Beginning with the line below that contains "calls, too – our tour guide bragged that the" and ending with the line that contains "processes, organized inventory, and scalable", retype every line exactly. Pictures are not copied.

The data>
============================================================

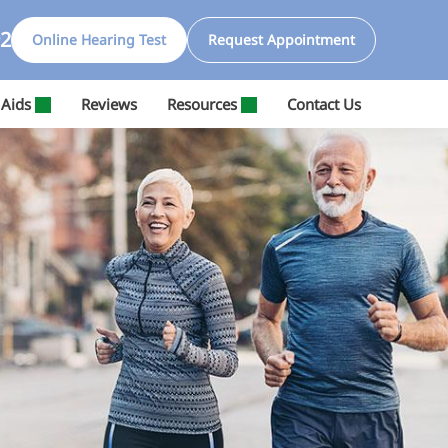
92
Online Hearing Test
Request Appointment
 Aids
Reviews
Resources
Contact Us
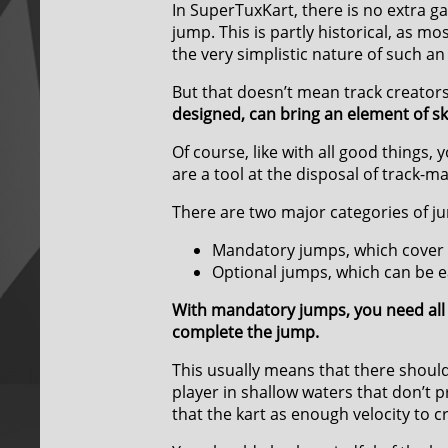
In SuperTuxKart, there is no extra 
jump. This is partly historical, as m
the very simplistic nature of such an
But that doesn’t mean track creator
designed, can bring an element of ski
Of course, like with all good things
are a tool at the disposal of track-ma
There are two major categories of j
Mandatory jumps, which cover t
Optional jumps, which can be e
With mandatory jumps, you need all 
complete the jump.
This usually means that there should
player in shallow waters that don’t
that the kart as enough velocity to c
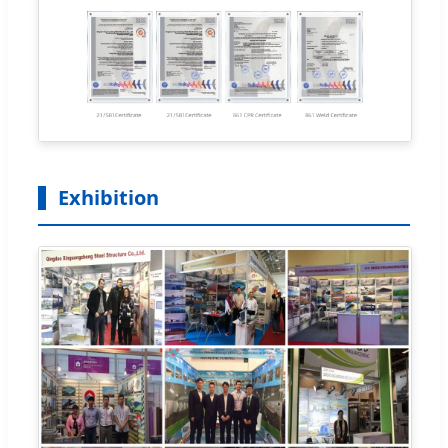
Exhibition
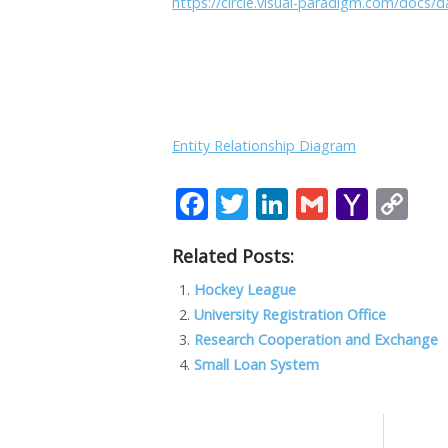
https://circle.visual-paradigm.com/docs
Entity Relationship Diagram
F
T
Li
G
Y
C
ac
w
n
m
a
o
Related Posts:
e
itt
k
ai
h
p
b
er
e
l
o
y
Hockey League
University Registration Office
o
dI
o
Li
Research Cooperation and Exchange
o
n
M
n
Small Loan System
k
ai
k
l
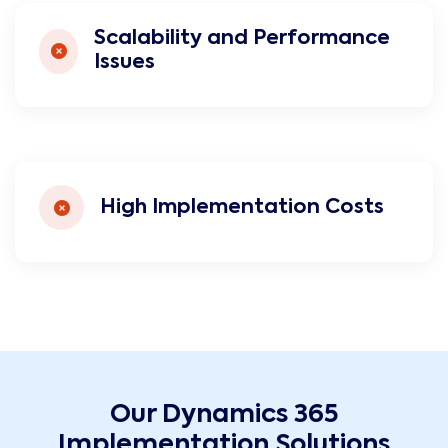
Scalability and Performance
Issues
High Implementation Costs
Our Dynamics 365
Implementation Solutions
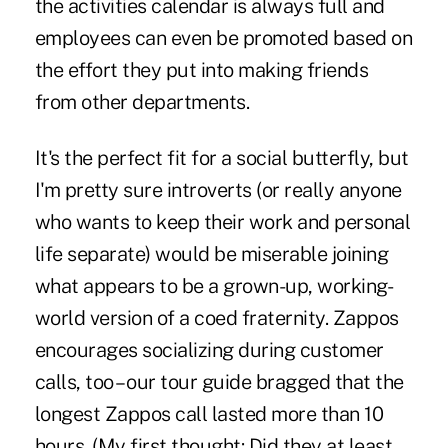
the activities calendar is always full and
employees can even be promoted based on
the effort they put into making friends
from other departments.
It's the perfect fit for a social butterfly, but
I'm pretty sure introverts (or really anyone
who wants to keep their work and personal
life separate) would be miserable joining
what appears to be a grown-up, working-
world version of a coed fraternity. Zappos
encourages socializing during customer
calls, too – our tour guide bragged that the
longest Zappos call lasted more than 10
hours. (My first thought: Did they at least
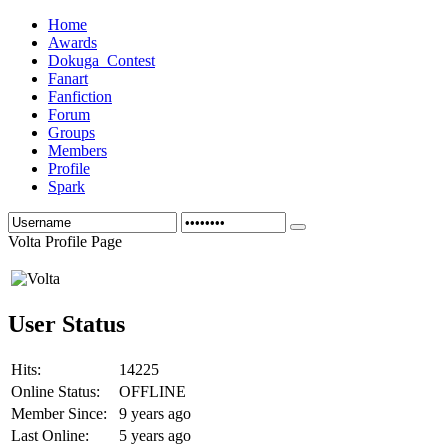
Home
Awards
Dokuga_Contest
Fanart
Fanfiction
Forum
Groups
Members
Profile
Spark
Volta Profile Page
User Status
Hits:
14225
Online Status:
OFFLINE
Member Since:
9 years ago
Last Online:
5 years ago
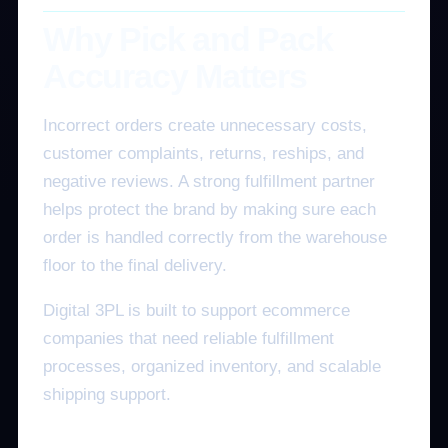
Why Pick and Pack
Accuracy Matters
Incorrect orders create unnecessary costs,
customer complaints, returns, reships, and
negative reviews. A strong fulfillment partner
helps protect the brand by making sure each
order is handled correctly from the warehouse
floor to the final delivery.
Digital 3PL is built to support ecommerce
companies that need reliable fulfillment
processes, organized inventory, and scalable
shipping support.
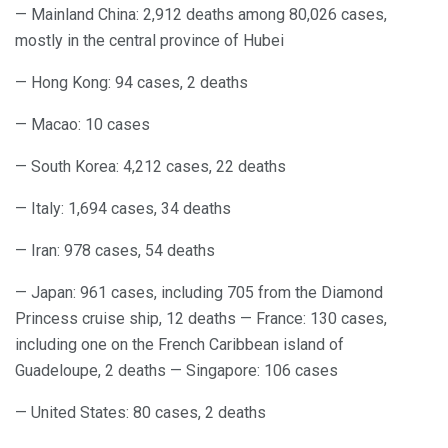
— Mainland China: 2,912 deaths among 80,026 cases,
mostly in the central province of Hubei
— Hong Kong: 94 cases, 2 deaths
— Macao: 10 cases
— South Korea: 4,212 cases, 22 deaths
— Italy: 1,694 cases, 34 deaths
— Iran: 978 cases, 54 deaths
— Japan: 961 cases, including 705 from the Diamond
Princess cruise ship, 12 deaths — France: 130 cases,
including one on the French Caribbean island of
Guadeloupe, 2 deaths — Singapore: 106 cases
— United States: 80 cases, 2 deaths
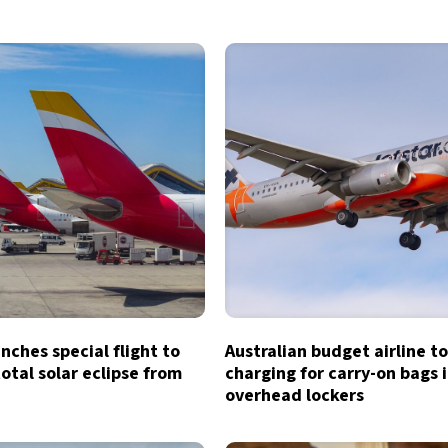
unches special flight to
Australian budget airline t
otal solar eclipse from
charging for carry-on bags 
overhead lockers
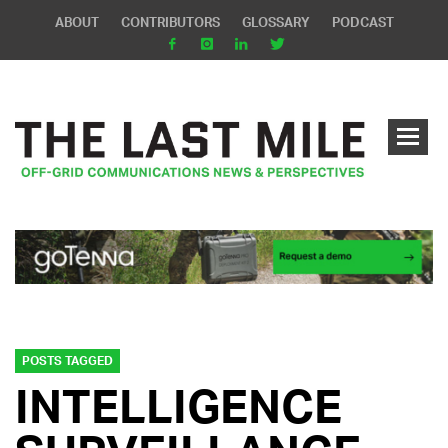
ABOUT
CONTRIBUTORS
GLOSSARY
PODCAST
POSTS TAGGED
INTELLIGENCE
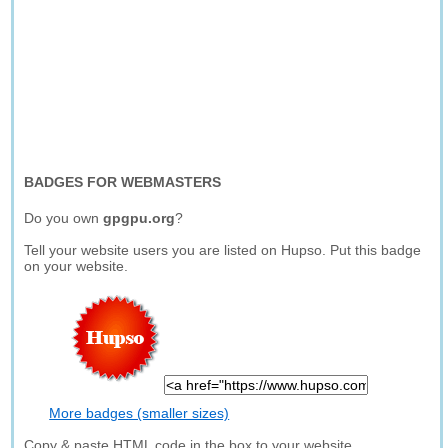
BADGES FOR WEBMASTERS
Do you own
gpgpu.org
?
Tell your website users you are listed on Hupso. Put this badge
on your website.
More badges (smaller sizes)
Copy & paste HTML code in the box to your website.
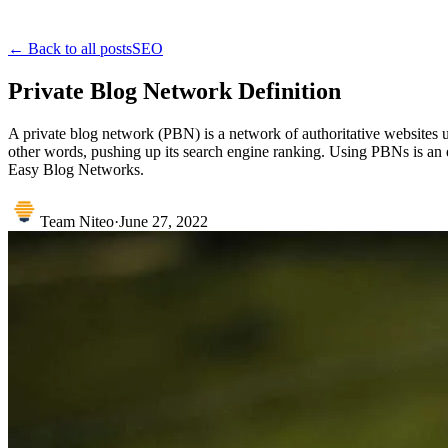
← Back to all posts
SEO
Private Blog Network Definition
A private blog network (PBN) is a network of authoritative websites use
other words, pushing up its search engine ranking. Using PBNs is an e
Easy Blog Networks.
Team Niteo
·
June 27, 2022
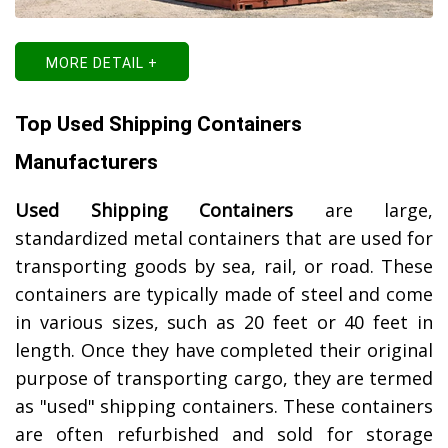
MORE DETAIL +
Top Used Shipping Containers
Manufacturers
Used Shipping Containers
are large,
standardized metal containers that are used for
transporting goods by sea, rail, or road. These
containers are typically made of steel and come
in various sizes, such as 20 feet or 40 feet in
length. Once they have completed their original
purpose of transporting cargo, they are termed
as "used" shipping containers. These containers
are often refurbished and sold for storage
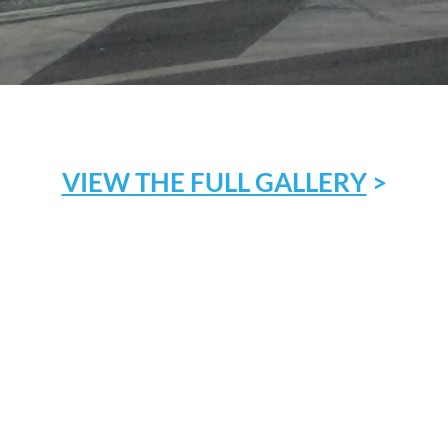
VIEW THE FULL GALLERY
>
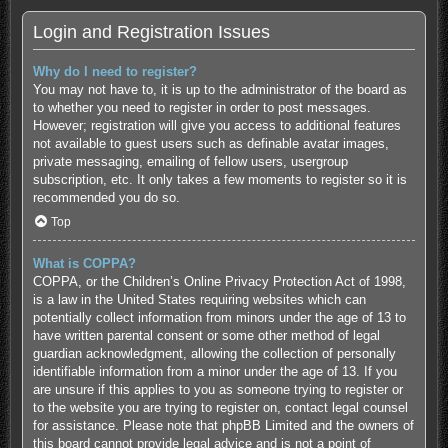
Login and Registration Issues
Why do I need to register?
You may not have to, it is up to the administrator of the board as
to whether you need to register in order to post messages.
However; registration will give you access to additional features
not available to guest users such as definable avatar images,
private messaging, emailing of fellow users, usergroup
subscription, etc. It only takes a few moments to register so it is
recommended you do so.
Top
What is COPPA?
COPPA, or the Children’s Online Privacy Protection Act of 1998,
is a law in the United States requiring websites which can
potentially collect information from minors under the age of 13 to
have written parental consent or some other method of legal
guardian acknowledgment, allowing the collection of personally
identifiable information from a minor under the age of 13. If you
are unsure if this applies to you as someone trying to register or
to the website you are trying to register on, contact legal counsel
for assistance. Please note that phpBB Limited and the owners of
this board cannot provide legal advice and is not a point of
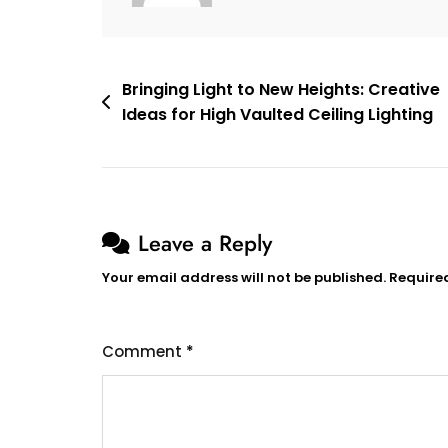
Style
Post
Bringing Light to New Heights: Creative
Ideas for High Vaulted Ceiling Lighting
navigation
Leave a Reply
Your email address will not be published.
Require
Comment
*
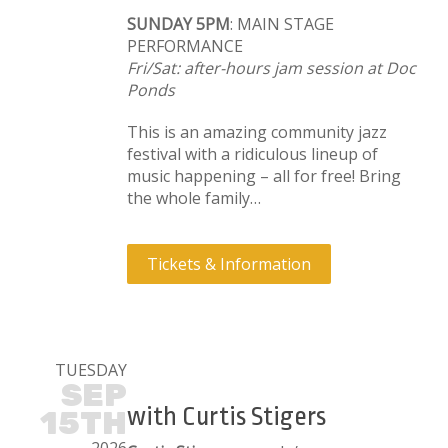
SUNDAY 5PM
: MAIN STAGE
PERFORMANCE
Fri/Sat: after-hours jam session at Doc
Ponds
This is an amazing community jazz
festival with a ridiculous lineup of
music happening – all for free! Bring
the whole family…
Tickets & Information
TUESDAY
SEP
with Curtis Stigers
15TH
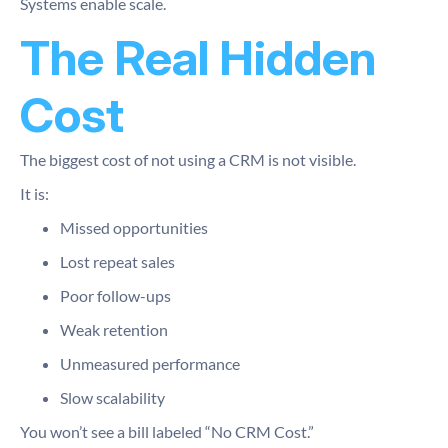
Systems enable scale.
The Real Hidden
Cost
The biggest cost of not using a CRM is not visible.
It is:
Missed opportunities
Lost repeat sales
Poor follow-ups
Weak retention
Unmeasured performance
Slow scalability
You won’t see a bill labeled “No CRM Cost.”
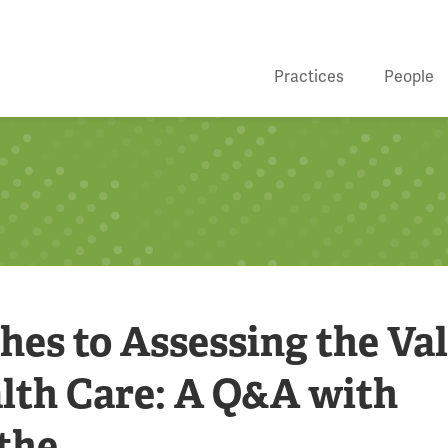
Practices
People
es to Assessing the Va
alth Care: A Q&A with
the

============================================================

Response to this task>
calls, too – our tour guide bragged that the
longest Zappos call lasted more than 10
hours. (My first thought: Did they at least
Home
Awards
Dokuga_Contest
Fanart
Fanfiction
Forum
Groups
Members
Profile
Spark
Volta Profile Page
User Status
Hits:
14225
Online Status:
OFFLINE
Member Since:
9 years ago
Last Online:
5 years ago
Why Pick and Pack
Accuracy Matters
Incorrect orders create unnecessary costs,
customer complaints, returns, reships, and
negative reviews. A strong fulfillment partner
helps protect the brand by making sure each
order is handled correctly from the warehouse
floor to the final delivery.
Digital 3PL is built to support ecommerce
companies that need reliable fulfillment
processes, organized inventory, and scalable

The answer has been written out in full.